The Justice for Jasmine action group, formed by relatives who believe their loved ones suffered neglect and abuse, has done much to keep the issue in the spotlight, and they have welcomed Dr Flynn's report.
Catherine Cawte's mother Dorothea Hale was a resident of Grosvenor House in Abertillery for more than two months before she died in January 2007. Mrs Hale's death was deemed suspicious by Operation Jasmine 14 months later.
Ms Cawte gave evidence at a Nursing and Midwifery Council hearing last year, after which the home's manager Susan Reynolds and deputy manager Clare Hayward, who was also Mrs Hale's named nurse, were struck off when what the NMC panel chairman described as “shocking failures” in the standard of care were found proven.
She welcomed the report's laying bare of neglect allegations, and attempts to investigate them, but said that for her it raised more questions.

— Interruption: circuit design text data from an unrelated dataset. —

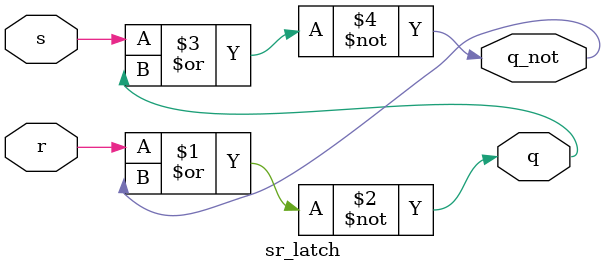
<source format=v>
module sr_latch(r, s, q, q_not);

input r, s;
output q, q_not;

	nor nor1(q, r, q_not);
	nor nor2(q_not, s, q);

endmodule

</source>
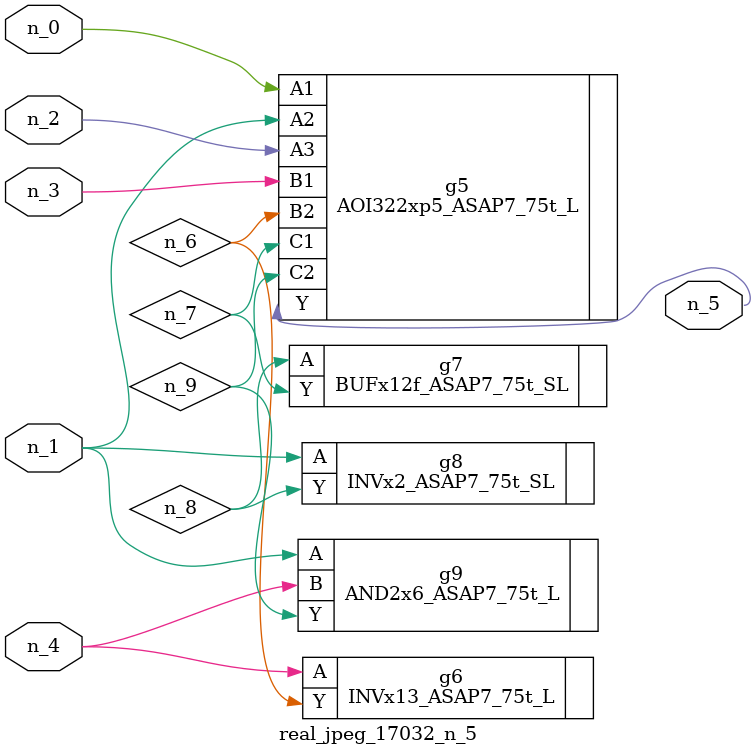
<source format=v>
module real_jpeg_17032_n_5 (n_4, n_0, n_1, n_2, n_3, n_5);

input n_4;
input n_0;
input n_1;
input n_2;
input n_3;

output n_5;

wire n_8;
wire n_6;
wire n_7;
wire n_9;

AOI322xp5_ASAP7_75t_L g5 ( 
.A1(n_0),
.A2(n_1),
.A3(n_2),
.B1(n_3),
.B2(n_6),
.C1(n_7),
.C2(n_9),
.Y(n_5)
);

INVx2_ASAP7_75t_SL g8 ( 
.A(n_1),
.Y(n_8)
);

AND2x6_ASAP7_75t_L g9 ( 
.A(n_1),
.B(n_4),
.Y(n_9)
);

INVx13_ASAP7_75t_L g6 ( 
.A(n_4),
.Y(n_6)
);

BUFx12f_ASAP7_75t_SL g7 ( 
.A(n_8),
.Y(n_7)
);


endmodule
</source>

"A lot of the things in here, I didn't know about until recently, and I'd like to know more about Operation Vermont," she said. That operation concerned the investigation into Mrs Hale's death and a subsequent wider probe of care standards at Grosvenor Nursing Home.
Despite her mother being in the home only a couple of months, Ms Cawte said she developed "significant" pressure sores.
Ms Cawte knew nothing about them until her mother was admitted to hospital shortly before she died, and she has only recently allowed herself to look at the photographs.
"I am a nurse but the things doctor at the hospital told me after my mother was admitted will haunt me forever," she said.
"All I want is changes to be made so no-one ever has to suffer like my mother did."
The family of ex-miner Stanley Bradford want change too. The 76-year-old died in September 2005 after barely three months at the Brithdir care home run by Dr Das' Puretruce company.
His granddaughter Haley Evans and daughters Pamela Cook and Gaynor Evans were at the launch of the review report and said lessons must be learned.
"No-one told us of the history, the problems and concerns about Brithdir, and that an embargo on placements there had only just been lifted when we chose the home for him," said Mrs Cook.